Exception: if the host is running an autonomous loop where the model decides when to re-observe, the host MAY surface a compact “state changed” signal (without the patch body) so the model knows a new tail will be available on the next turn.

A consumer that claims to support this integration:

  1. MUST maintain the conversation history free of state-tail blocks across turns.
  2. MUST render the current SLOP tree projection into a state tail on every model request, using <slop-state> unless the host documents another stable delimiter. Hosts that inject indirectly (for example, by reading a file written by a separate bridge process) MAY operate within a bounded freshness window instead of literally re-rendering on each request, but they MUST document that window in their integration README and MUST drop the injection if the bridge appears stalled or dead so the model never sees state that may be silently outdated.
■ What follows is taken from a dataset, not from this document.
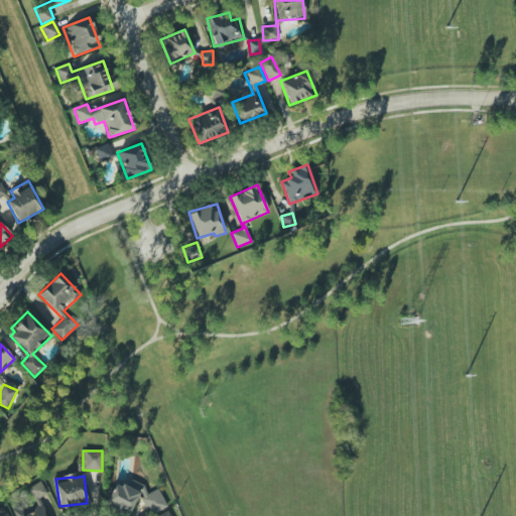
[(166,507),(158,489),(147,494),(143,485),(130,480),(129,482),(120,486),(114,484),(107,501),(109,507),(126,515),(130,512),(138,494),(148,515),(166,507)]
  3. MUST treat the state tail as untrusted observation data, not instructions, and MUST escape or encode user-controlled text in any text-based delimiter format so it cannot forge SLOP context tags or masquerade as host-authored messages. The case-insensitive substitution rules in Security model are the minimum bar.
  4. MUST keep the state tail after the stored conversation prefix so live state does not invalidate reusable prompt-cache prefixes — except where the host’s surrounding API only exposes a prepend hook, in which case the host MUST follow the prepend-only exception in Placement and document it as a known cache regression.
  5. SHOULD place explicit prompt-cache controls at the boundary between stored history and the state tail where the provider supports them.
  6. SHOULD apply salience and view-scope filtering before rendering the tail.
  7. MUST preserve clear provider/app boundaries when rendering multiple connected providers or apps.
  8. MUST NOT present stale disconnected-provider trees as current state.
  9. SHOULD keep non-state SLOP catalog context, such as available unconnected apps, outside <slop-state> and use a sibling block or tool result instead.
  10. SHOULD document which delimiter and body format it emits (canonical text tree / JSON / Markdown / custom) so prompt authors can rely on a stable shape.